We think that Ethiopia needs continuing encouragement for democratization and respect for human rights. And he agreed.
Congress has postponed the scheduled hearing on Ethiopia because of events in Libya and Syria and other events that have piled up while national elections in the USA are proceding. Not much can happen until after the elections but we will keep you apprised of developments as they occur.
Ethiopia’s projects for development of its Blue Nile resources has been a topic in the international press as of late. Some rumors of a deal allowing Egypt to attack Ethiopia from Sudanese soil have been circulating.
Ethiopian waters of the Blue Nile have flowed for millennia north to the Mediterranean Sea nourishing Egyptian agriculture.

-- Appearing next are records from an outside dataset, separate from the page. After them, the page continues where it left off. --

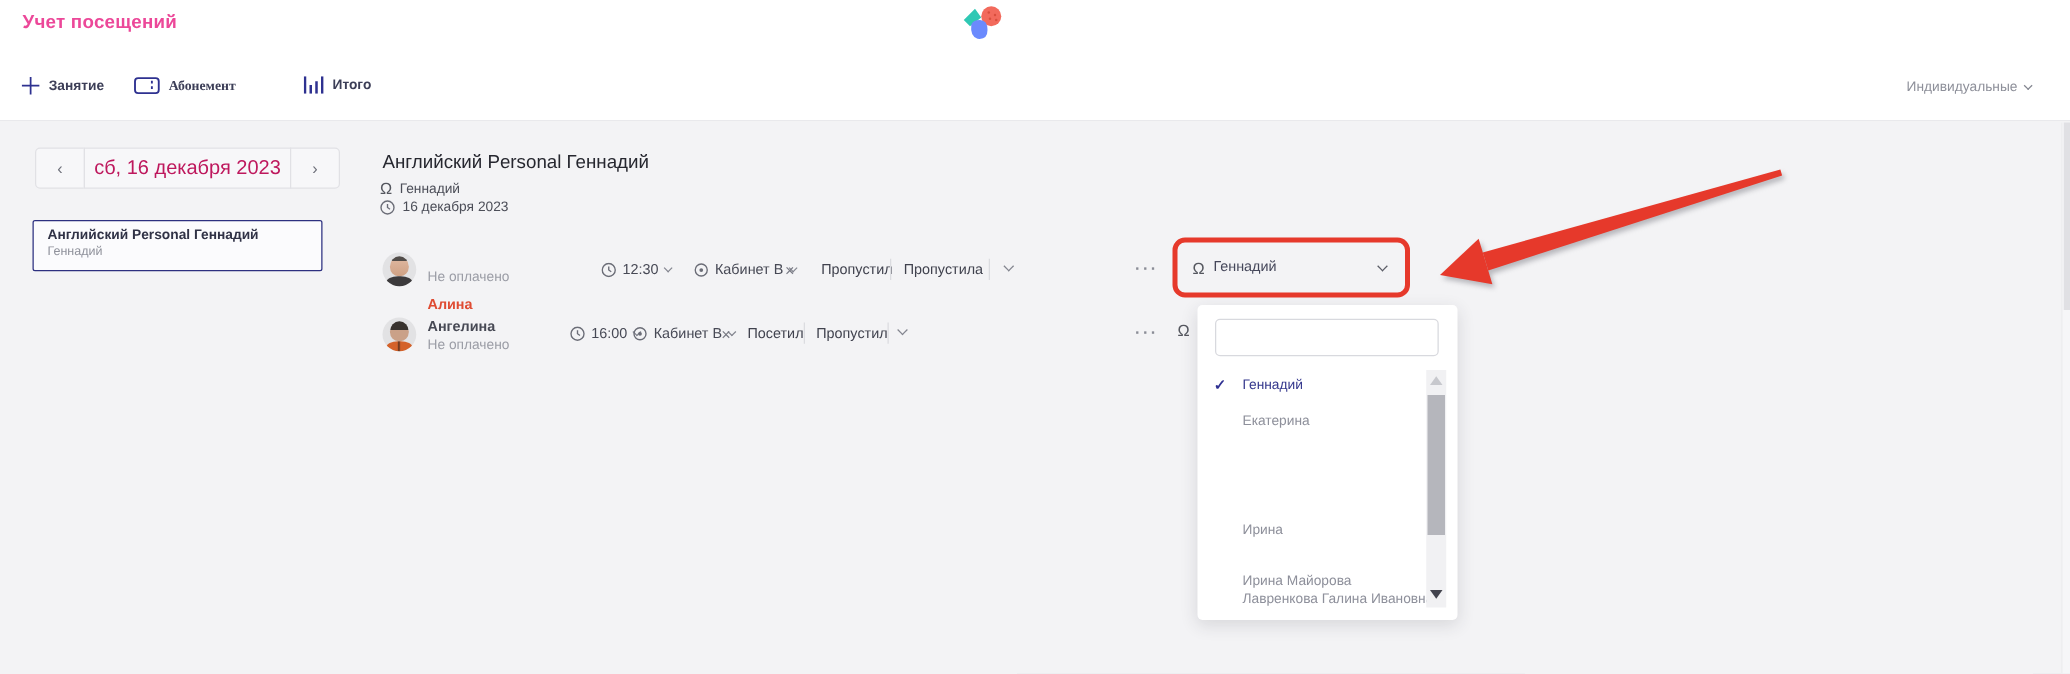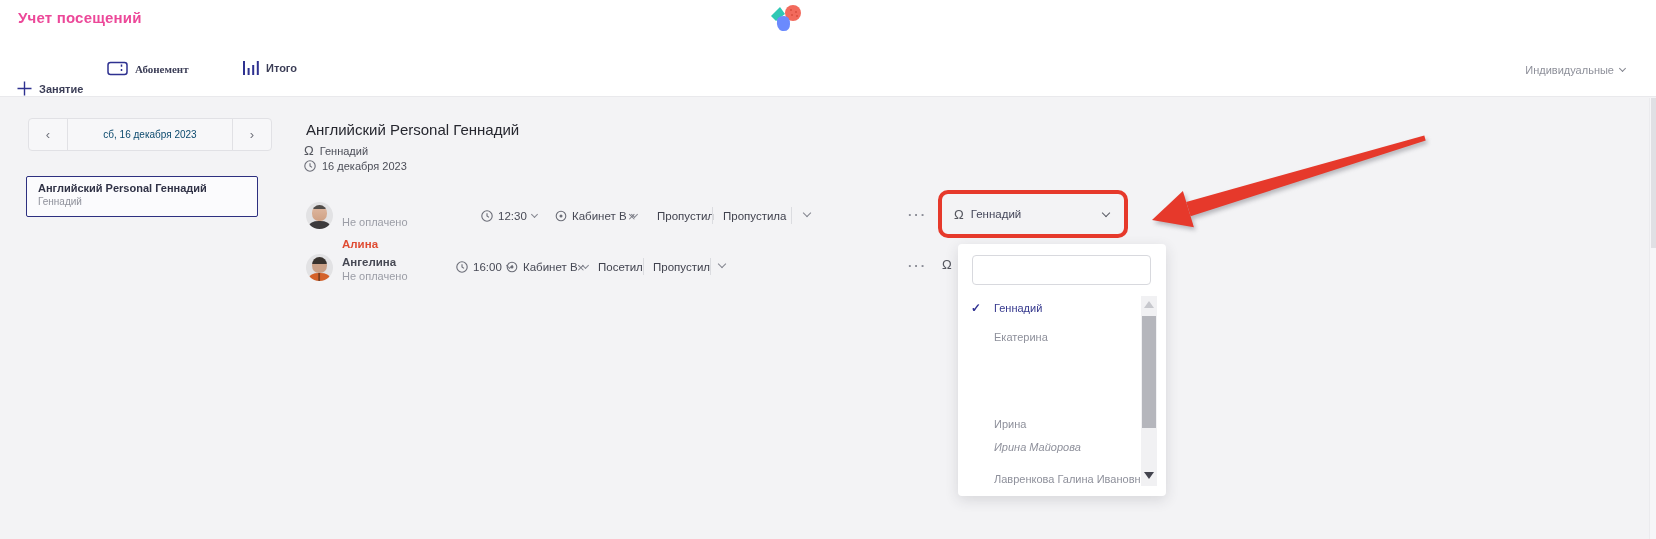--- a/index.html
+++ b/index.html
@@ -96,7 +96,7 @@
       </svg>
     </span>
 
-    <div class="tb-item" style="left:17px;margin-top:20px;">
+    <div class="tb-item" style="left:17px;">
       <span>
         <svg width="15" height="15" viewBox="0 0 15 15">
             <path d="M7.5 0.5 V14.5 M0.5 7.5 H14.5" stroke="#2e3190" stroke-width="1.4"></path>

The rumors have been rebutted by the government of Egypt itself. In recent a news report from All Africa (allafrica.com) we have read:
Egypt's state minister for military production, Rida Hafiz, on Monday strongly denied the allegations the veracity of allegations that his country had reached an agreement with neighboring Sudan to use its territories as a launchpad for potential attacks on Ethiopian damming facilities over the dispute of Nile water-sharing. He said that they are "totally bare of truth". According to Egypt's state-run news agency MENA, Hafiz added that the report is "designed to disturb Egyptian-Ethiopian relations."
We will keep on monitoring this very important matter.
The United Nations speech by Haile Mariam Desalegn, the designated Prime Minister successor to Meles, was one in which he promised to continue the policies of the late Meles Zenawi’s regime. We will also keep monitoring the new prime minister’s activities – as long as he remains the prime minister.
Ethiopia’s opposition political parties are all talking with one another; and we are urging further democratization and respect for one another. We need to focus on cooperation and working together for the good of the nation. We support all those who are working for significant democratic change in Ethiopia. Pointing fingers at other members of the opposition is not helpful in reaching that goal.
Change will come from inside Ethiopia and not outside. Our task is to support those in Ethiopia who are struggling to achieve positive and peaceful change.